Born in Geneva in 1920 to Jewish parents originally from Poland who are both physicians, Jean Starobinski studies literature and medicine at the University of Geneva. Since he does not obtain Swiss citizenship until 1948, he is not called up in 1939. During the war he meets intellectuals and poets in exile including Pierre Jean Jouve, and publishes his first articles of criticism, columns and poetry reviews in resistance magazines such as Lettres and Suisse contemporaine. Following a period teaching literature at Johns Hopkins University in Baltimore, Jean Starobinski defends his two doctoral theses: one devoted to Rousseau (La Transparence et l’obstacle, 1957), the other, three years later, to the history of the treatment of melancholy from the earliest times until 1900. From 1958 until his retirement from academic life in 1985, Jean Starobinski teaches the history of ideas, the history of medicine and French literature, mainly at the University of Geneva.

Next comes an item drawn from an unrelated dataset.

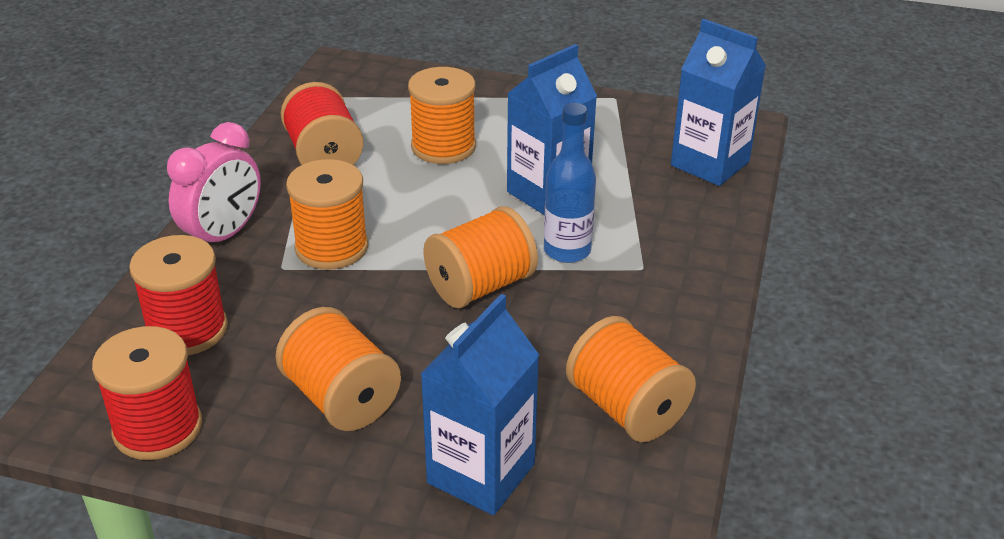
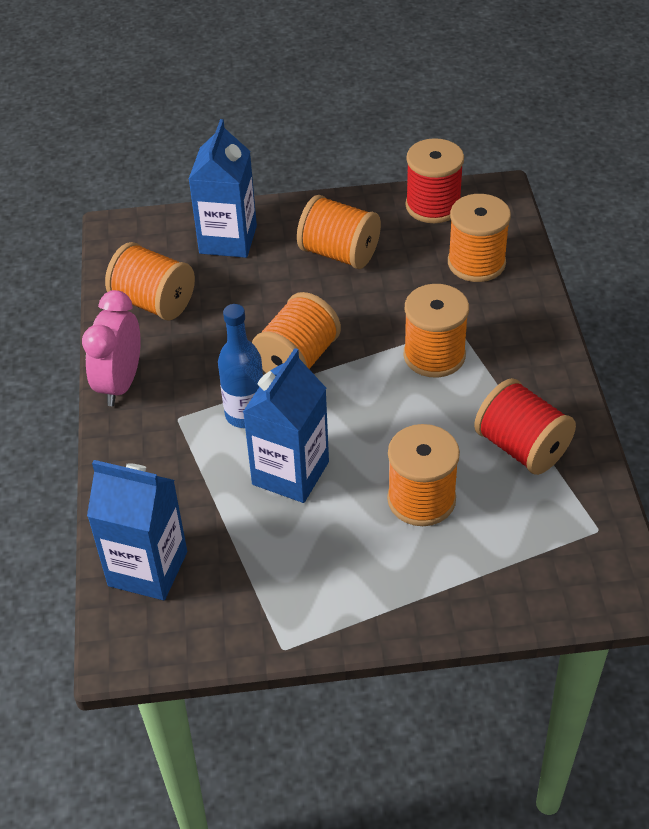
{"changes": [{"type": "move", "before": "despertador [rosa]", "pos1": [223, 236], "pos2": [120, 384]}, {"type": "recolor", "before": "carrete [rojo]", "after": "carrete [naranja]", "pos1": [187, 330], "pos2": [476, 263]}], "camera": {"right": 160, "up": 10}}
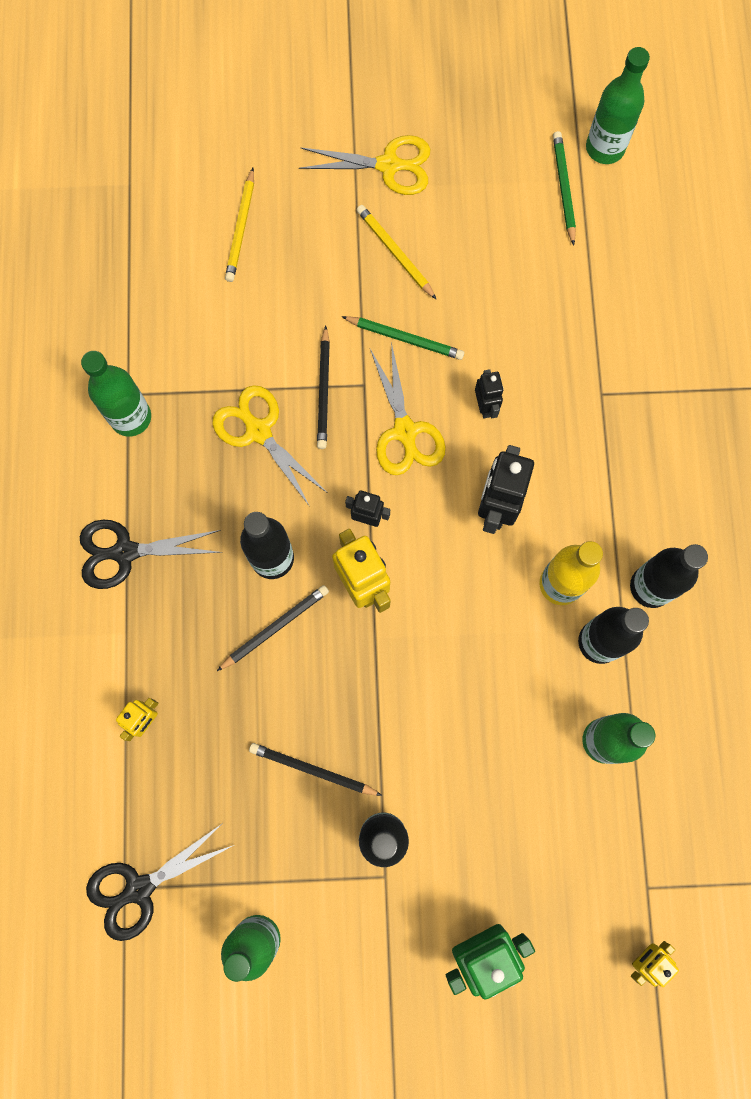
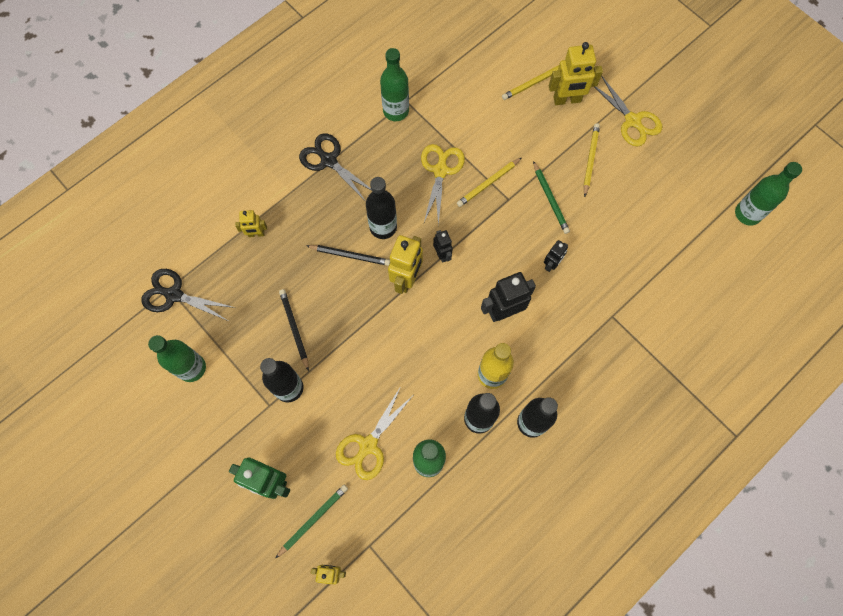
{"changes": [{"type": "move", "before": "lápiz [verde]", "pos1": [563, 188], "pos2": [313, 520]}, {"type": "move", "before": "tijeras [amarillo]", "pos1": [405, 432], "pos2": [368, 445]}, {"type": "recolor", "before": "lápiz [negro]", "after": "lápiz [amarillo]", "pos1": [324, 390], "pos2": [488, 183]}, {"type": "insert", "after": "robot [amarillo]", "pos2": [567, 100]}], "camera": {"right": 50, "up": -5}}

Although he gives up medicine entirely to devote himself to teaching and writing, he dreams of a “history of ideas without frontiers”, constantly working across disciplines, adopting different approaches and forms of enquiry in an effort to comprehend motifs that intrigue him – the opposition of face and mask, bodily perception, the act of giving, melancholy, and so on – and works that exemplify them, practising what he terms a “bilingualism of literature and medicine”. A close reader of texts, Jean Starobinski sets out to reconcile the “means of science, which measures” with a “lived relationship. which understands”, deploying or creating interpretative tools with which to answer the questions that he asks of texts and that the texts themselves throw up. For Starobinski, this non-totalising “critical trajectory” finds its most apt expression in the free and exacting form of the essay, a medium suited to reworking and to persuading its readers through the deployment of language.
The critical and metacritical oeuvre of Jean Starobinski, comprising more than 30 complete works and 800 articles translated into some twenty languages that earned him numerous awards and sixteen doctorates honoris causa, is located at the intersection of the history of ideas, science, literature, art, philosophy and psychoanalysis.
Jean Starobinski dies on 4 March 2019. His archives, comprising a library made up of more than 40,000 works – the library of a “‘cultivated man’ gone to seed” or a “garden run wild” – is conserved in the Swiss Literary Archives.